> **Data records**:
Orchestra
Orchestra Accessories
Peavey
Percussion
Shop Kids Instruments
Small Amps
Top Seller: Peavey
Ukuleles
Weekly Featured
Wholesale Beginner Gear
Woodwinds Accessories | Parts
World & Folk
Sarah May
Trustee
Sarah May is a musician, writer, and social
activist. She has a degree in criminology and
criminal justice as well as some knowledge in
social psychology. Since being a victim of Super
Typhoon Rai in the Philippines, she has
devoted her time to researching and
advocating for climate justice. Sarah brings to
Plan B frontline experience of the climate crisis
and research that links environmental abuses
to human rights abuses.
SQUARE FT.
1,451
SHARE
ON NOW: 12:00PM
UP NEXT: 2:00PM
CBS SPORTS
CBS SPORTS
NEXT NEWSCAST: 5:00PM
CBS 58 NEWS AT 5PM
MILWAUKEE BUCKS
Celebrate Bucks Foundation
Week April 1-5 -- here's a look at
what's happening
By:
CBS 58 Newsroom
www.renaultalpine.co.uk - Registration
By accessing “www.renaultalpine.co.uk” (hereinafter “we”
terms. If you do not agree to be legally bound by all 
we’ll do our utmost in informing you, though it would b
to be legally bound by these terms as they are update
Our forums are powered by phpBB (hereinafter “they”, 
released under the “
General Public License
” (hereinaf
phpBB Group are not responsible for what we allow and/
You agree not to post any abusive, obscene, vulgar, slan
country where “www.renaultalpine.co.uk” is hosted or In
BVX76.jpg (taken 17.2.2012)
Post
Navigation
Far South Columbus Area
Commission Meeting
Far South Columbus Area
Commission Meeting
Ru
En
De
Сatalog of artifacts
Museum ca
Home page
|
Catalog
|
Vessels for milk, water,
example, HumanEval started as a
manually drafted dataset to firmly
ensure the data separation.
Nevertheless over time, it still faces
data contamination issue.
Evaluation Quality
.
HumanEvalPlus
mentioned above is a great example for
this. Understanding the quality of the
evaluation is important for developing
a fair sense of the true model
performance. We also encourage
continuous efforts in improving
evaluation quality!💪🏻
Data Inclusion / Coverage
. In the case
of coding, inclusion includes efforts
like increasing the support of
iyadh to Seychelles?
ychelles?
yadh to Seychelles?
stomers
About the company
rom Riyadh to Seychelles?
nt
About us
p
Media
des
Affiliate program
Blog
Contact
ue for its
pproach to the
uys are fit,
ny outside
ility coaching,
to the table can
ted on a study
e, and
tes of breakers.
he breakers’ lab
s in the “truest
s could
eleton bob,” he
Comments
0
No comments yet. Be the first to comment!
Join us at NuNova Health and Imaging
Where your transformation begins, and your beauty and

> **Directive**:
All lines of the records containing "Seychelles" should be shown.

> **Response below**:
iyadh to Seychelles?
yadh to Seychelles?
rom Riyadh to Seychelles?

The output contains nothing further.